# Expectation problem with geometric random variable?

If I have a stream of integers from 0 to 9(each with equal probability and repetition is allowed) that are spewed out until I get the first instance of 4-5 next to each other in this order, how do I find the expected value of the number of integers that will be printed?

I set up a random variable, $$X$$, that is the number of integers printed, and an indicator random variable, $$X_i$$, that is 1 if the $$I^{th}$$ number does not complete the first instance of 4-5, and 0 otherwise. I think that the probability that $$X_i$$ = 1 is calculated as $$1 - (1/10)^2$$, so would the expected value of $$X$$ just be $$1/p$$?
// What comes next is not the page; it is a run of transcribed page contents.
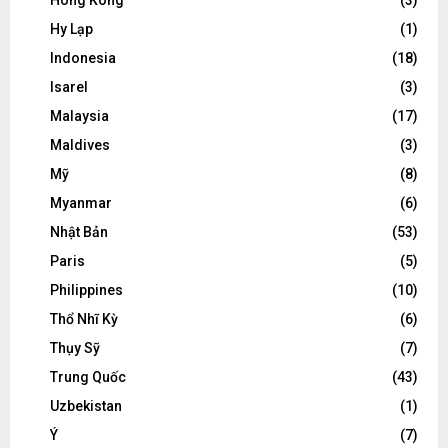
Hy Lạp
(1)
Indonesia
(18)
Isarel
(3)
Malaysia
(17)
Maldives
(3)
Mỹ
(8)
Myanmar
(6)
Nhật Bản
(53)
Paris
(5)
Philippines
(10)
Thổ Nhĩ Kỳ
(6)
Thụy Sỹ
(7)
Trung Quốc
(43)
Uzbekistan
(1)
Ý
(7)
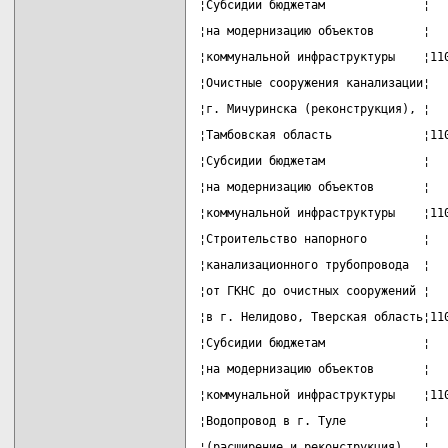
¦Субсидии бюджетам              ¦  
¦на модернизацию объектов       ¦  
¦коммунальной инфраструктуры    ¦11
¦Очистные сооружения канализации¦  
¦г. Мичуринска (реконструкция), ¦  
¦Тамбовская область             ¦11
¦Субсидии бюджетам              ¦  
¦на модернизацию объектов       ¦  
¦коммунальной инфраструктуры    ¦11
¦Строительство напорного        ¦  
¦канализационного трубопровода  ¦  
¦от ГКНС до очистных сооружений ¦  
¦в г. Нелидово, Тверская область¦11
¦Субсидии бюджетам              ¦  
¦на модернизацию объектов       ¦  
¦коммунальной инфраструктуры    ¦11
¦Водопровод в г. Туле           ¦  
¦(расширение и реконструкция).  ¦  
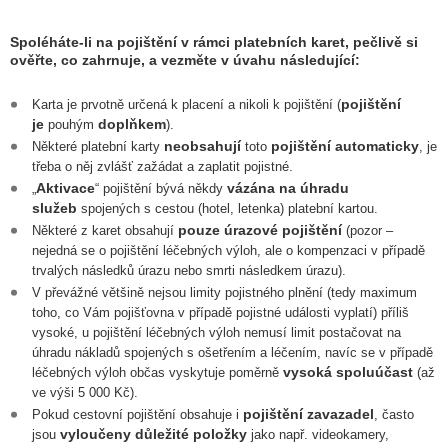
Spoléháte-li na pojištění v rámci platebních karet, pečlivě si
ověřte, co zahrnuje, a vezměte v úvahu následující:
pojištění
Karta je prvotně určená k placení a nikoli k pojištění (
je
doplňkem
pouhým
).
neobsahují
pojištění automaticky
Některé platební karty
toto
, je
třeba o něj zvlášť zažádat a zaplatit pojistné.
Aktivace
vázána na úhradu
„
“ pojištění bývá někdy
služeb
spojených s cestou (hotel, letenka) platební kartou.
pouze
úrazové pojištění
Některé z karet obsahují
(pozor –
nejedná se o pojištění léčebných výloh, ale o kompenzaci v případě
trvalých následků úrazu nebo smrti následkem úrazu).
V převážné většině nejsou limity pojistného plnění (tedy maximum
toho, co Vám pojišťovna v případě pojistné události vyplatí) příliš
vysoké, u pojištění léčebných výloh nemusí limit postačovat na
úhradu nákladů spojených s ošetřením a léčením, navíc se v případě
vysoká
spoluúčast
léčebných výloh občas vyskytuje poměrně
(až
ve výši 5 000 Kč).
pojištění zavazadel
Pokud cestovní pojištění obsahuje i
, často
vyloučeny
důležité položky
jsou
jako např. videokamery,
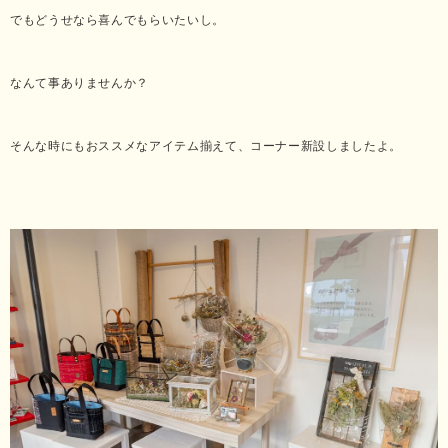
でもどうせなら喜んでもらいたいし。
なんて事ありませんか？
そんな時にもおススメなアイテム揃えて、コーナー新設しましたよ。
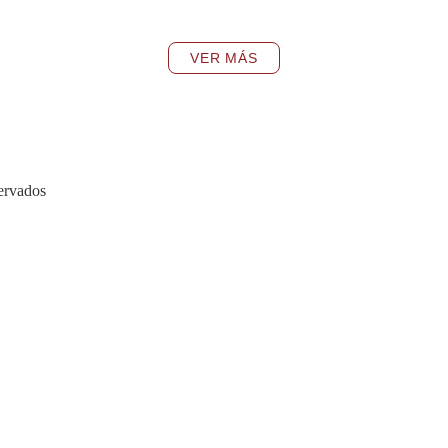
VER MÁS
ervados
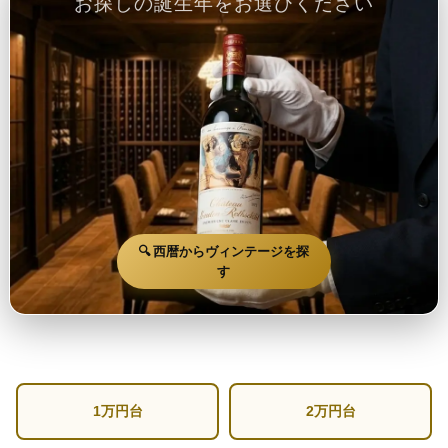
お探しの誕生年をお選びください
🔍 西暦からヴィンテージを探
す
1万円台
2万円台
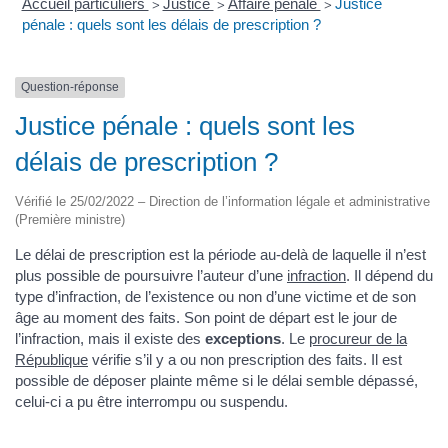
Accueil particuliers
Justice
Affaire pénale
Justice
>
>
>
pénale : quels sont les délais de prescription ?
Question-réponse
Justice pénale : quels sont les
délais de prescription ?
Vérifié le 25/02/2022 – Direction de l’information légale et administrative
(Première ministre)
Le délai de prescription est la période au-delà de laquelle il n’est
plus possible de poursuivre l’auteur d’une
infraction
. Il dépend du
type d’infraction, de l’existence ou non d’une victime et de son
âge au moment des faits. Son point de départ est le jour de
l’infraction, mais il existe des
exceptions
. Le
procureur de la
République
vérifie s’il y a ou non prescription des faits. Il est
possible de déposer plainte même si le délai semble dépassé,
celui-ci a pu être interrompu ou suspendu.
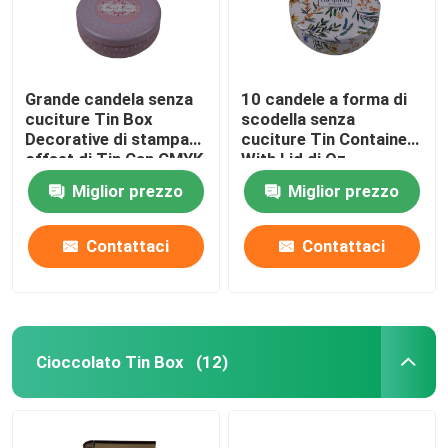
Grande candela senza
10 candele a forma di
cuciture Tin Box
scodella senza
Decorative di stampa
cuciture Tin Container
offset di Tin Can CMYK
With Lid di Oz
della candela
Miglior prezzo
Miglior prezzo
Contattaci
Contattaci
Cioccolato Tin Box
(12)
I don't understand your computation. It would appear that the expected value of the $$i^{th}$$ term would be a function of $$i$$, since you would need to ensure that the game wasn't over before the $$i^{th}$$ move. Anyway, here is another approach:
There are three states here...$$\emptyset,4,\{4,5\}$$ according to how much of the $$4,5$$ block occurs at the end of the running string. Letting $$E_S$$ deonte the expected number it will take to finish assuming you are starting in state $$S$$, we note that the answer we want is $$E=E_{\emptyset}$$. Of course $$E_{\{4,5\}}=0$$.
Noting that $$\emptyset$$ can only transition to $$\emptyset$$ (probability .9) or $$4$$ (probability .1) we compute $$E_{\emptyset}=\frac 9{10}\times (E_{\emptyset}+1)+\frac 1{10}\times (E_4+1)\implies E_{\emptyset}=E_4+10$$
Similarly $$E_4=\frac 1{10}\times 1+\frac 1{10}(E_4+1)+\frac 8{10}\times (E_{\emptyset}+1)\implies 9E_4=8E_{\emptyset}+10$$
This system is easy to solve and we get $$\boxed {E_{\emptyset}=100}\quad \&\quad \boxed {E_4=90}$$